Suddenly there was no expression in his eyes. “You’ve been fucking him,” he said. “Pillow talk has sold more weapons than bribery.”
“He wants to divorce his wife and marry me,” she said.
“Don’t let him do it,” he said quickly. “That would blow his career out of the box.”
“And we’d get nothing out of it,” she added.
“You learn fast,” he said.
She went to the bar and refilled their glasses. “Just for your information,” she said, returning his glass, “I hadn’t planned to marry him.”
Judd was silent.
“Exactly what kind of material are you interested in?” she asked.
“Armed carrier helicopters. Hughes and Bell are already preparing bids. Armored personnel land carriers. Chrysler and General Motors are working on them. Shallow-draft river craft powered by jet instead of propeller. Jacuzzi and Piaggio are both shipping a few under test conditions.”
“And that can come to a lot of money?” she asked.
“Could be several billion dollars.”
She was silent and had almost finished her drink. “Several billion dollars! That’s good whore’s wages.”
He didn’t answer.
“What happened to your ideals?” she asked. “The dreams about immortality?”

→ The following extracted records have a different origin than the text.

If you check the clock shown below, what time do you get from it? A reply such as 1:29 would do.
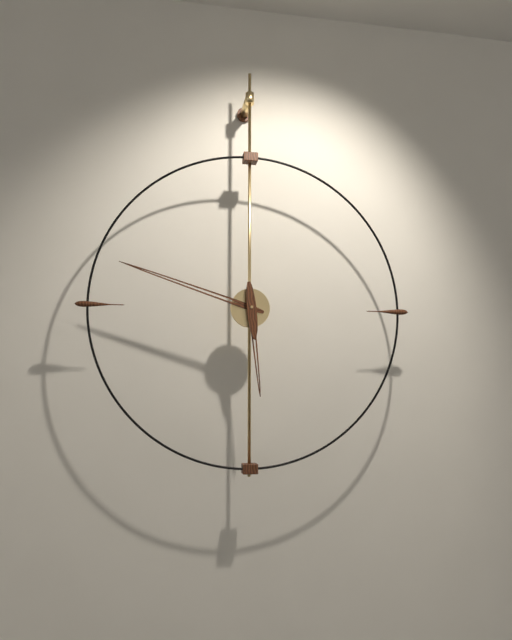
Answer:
5:48
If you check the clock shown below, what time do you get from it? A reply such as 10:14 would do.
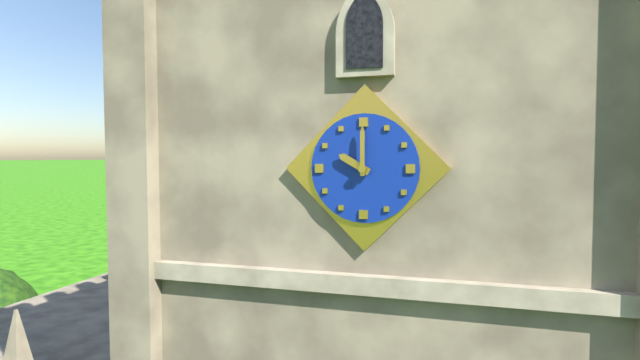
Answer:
10:00
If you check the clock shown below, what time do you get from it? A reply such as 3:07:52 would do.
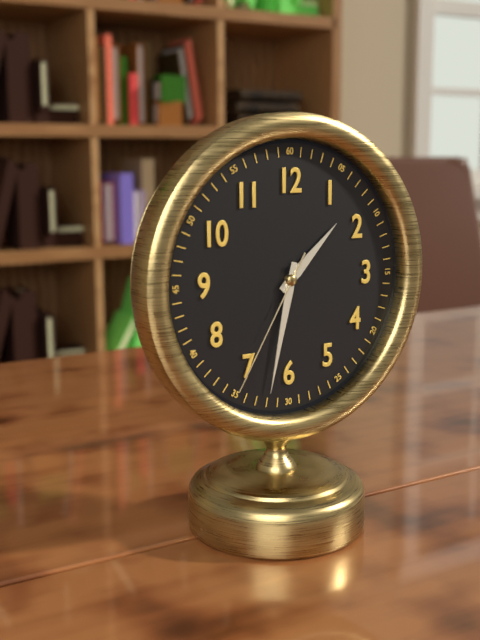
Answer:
1:32:35
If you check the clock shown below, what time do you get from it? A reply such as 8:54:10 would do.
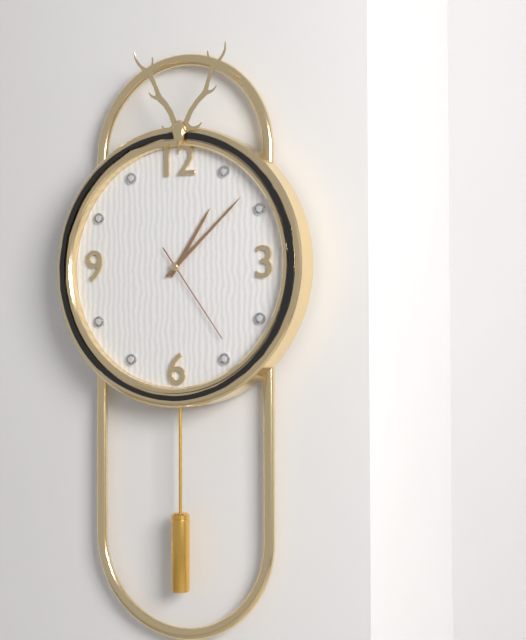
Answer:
1:08:24
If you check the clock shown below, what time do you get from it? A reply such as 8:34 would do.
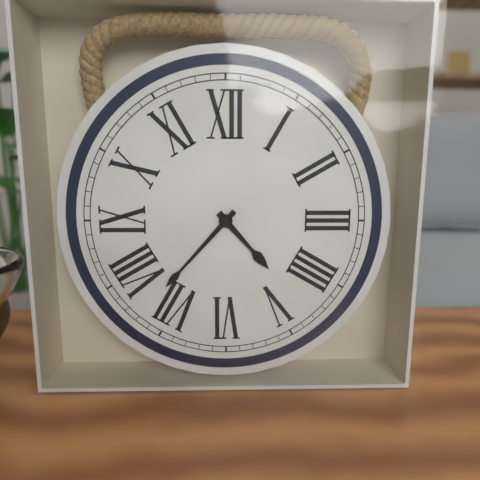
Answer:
4:37
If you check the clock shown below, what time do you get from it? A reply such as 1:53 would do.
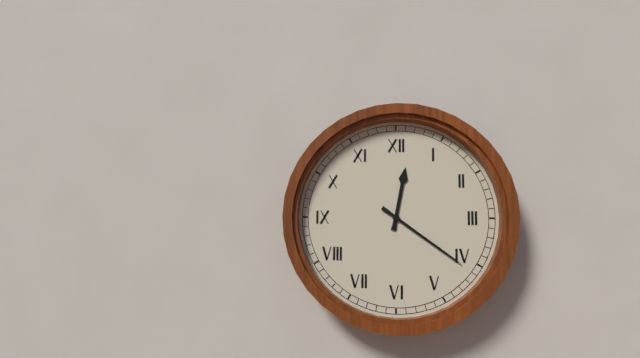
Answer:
12:21
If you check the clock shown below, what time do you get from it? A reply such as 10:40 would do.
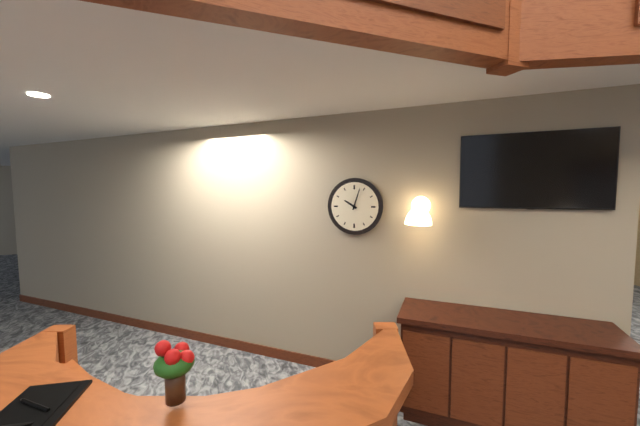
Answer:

“I still have them,” he said. “But I also have a business that I have inherited and still have to nourish.”
She took a deep breath. “If your father had asked me I wouldn’t have hesitated because I loved him. And I wouldn’t feel like a whore.”

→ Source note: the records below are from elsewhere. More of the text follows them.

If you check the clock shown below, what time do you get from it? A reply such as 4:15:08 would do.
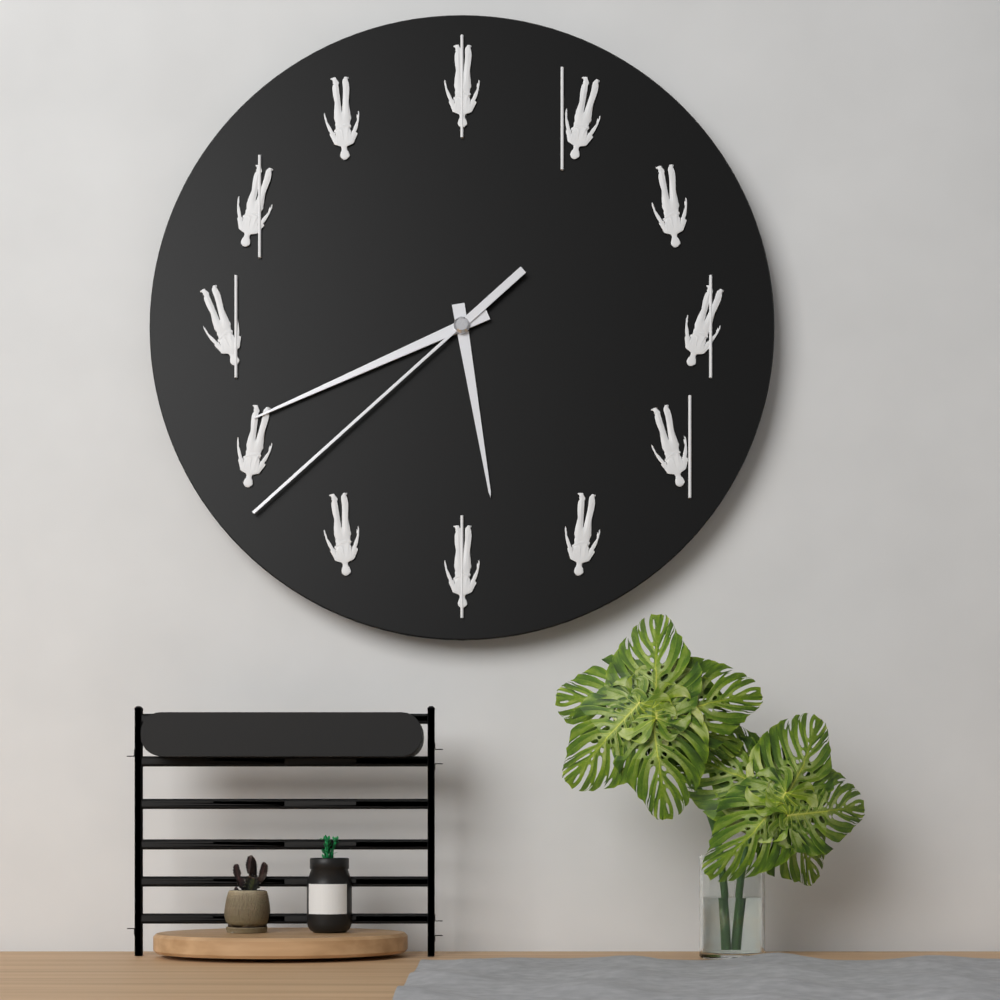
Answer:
5:41:38
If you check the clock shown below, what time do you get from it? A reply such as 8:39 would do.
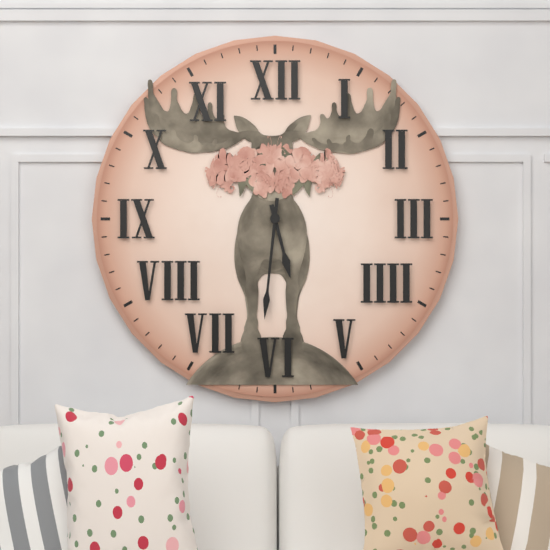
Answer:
5:31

“We’re all whores in our own way for our own reasons,” he said. “Power, money, sex, ideals. The commodities of life.”
“You really believe that?” she asked.
He nodded.
“You’re wrong,” she said softly. “You forgot the most important thing of all.”
“What’s that?”
Tears began to spill from her eyes. “Love.”
***
Sofia glanced up from the medical computer printout. “There’s nothing in here about whether or not you have ever been married.”

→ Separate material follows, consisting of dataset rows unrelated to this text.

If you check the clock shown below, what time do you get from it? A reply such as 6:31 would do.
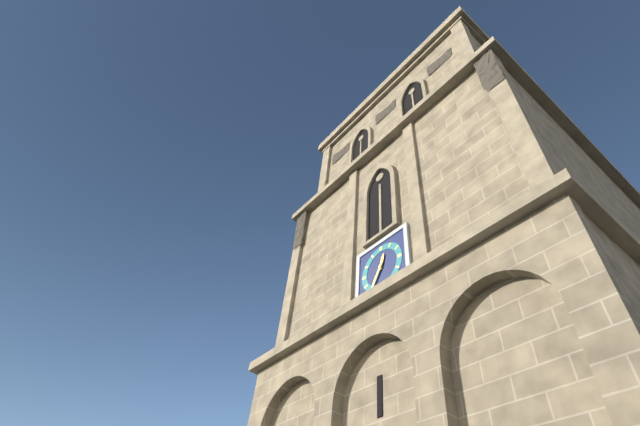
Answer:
12:35
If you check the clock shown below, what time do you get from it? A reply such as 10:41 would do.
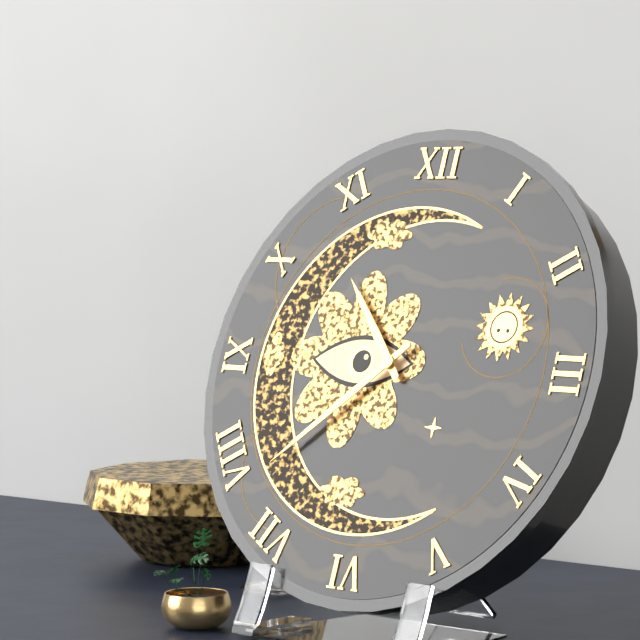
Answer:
10:38
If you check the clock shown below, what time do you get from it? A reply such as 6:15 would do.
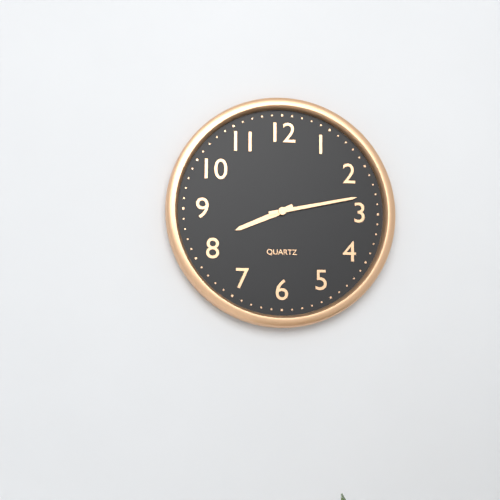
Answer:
8:13
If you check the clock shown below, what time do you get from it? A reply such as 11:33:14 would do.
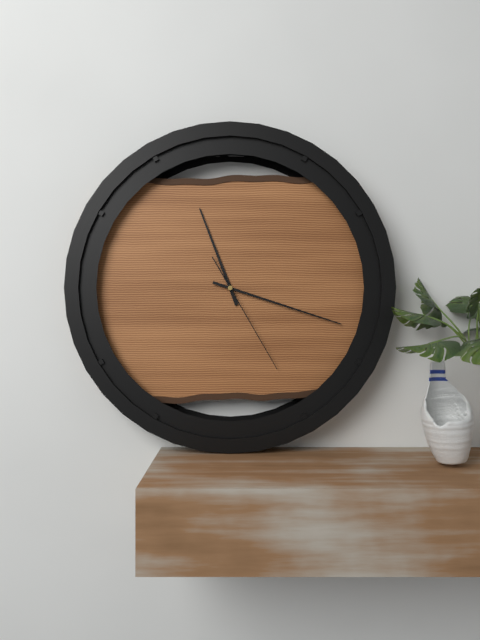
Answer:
11:18:25
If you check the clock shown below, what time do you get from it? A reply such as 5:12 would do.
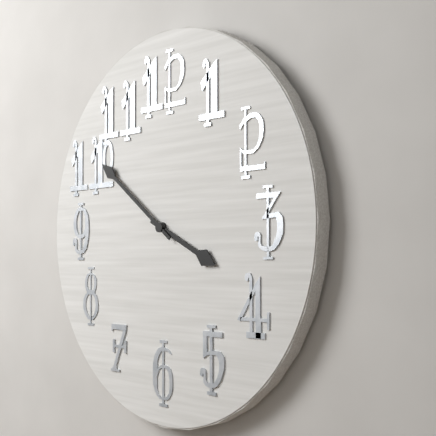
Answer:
3:51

“I’ve never been married,” Judd said.
She turned her head to one side. “That’s unusual. Usually a man of your age, by forty-two—”
He interrupted her. “You said that you were thirty and you hadn’t been married. Do you think that’s also unusual?”
“Yes,” she said. “But I had a reason. My profession is very demanding.”
“Perhaps mine is too,” he smiled. “But I don’t feel denied. Do you?”
She paused for a moment. “Sometimes,” she said honestly. “I would have married and had children, but it never worked out that way.”
“You should have married,” he said. “And not just because you love to fuck. You would have given a great deal to your children.”
Her eyes fell to the computer printout. “According to this, you are in very good health.”
“That’s due to dissipation and lack of sleep,” he smiled.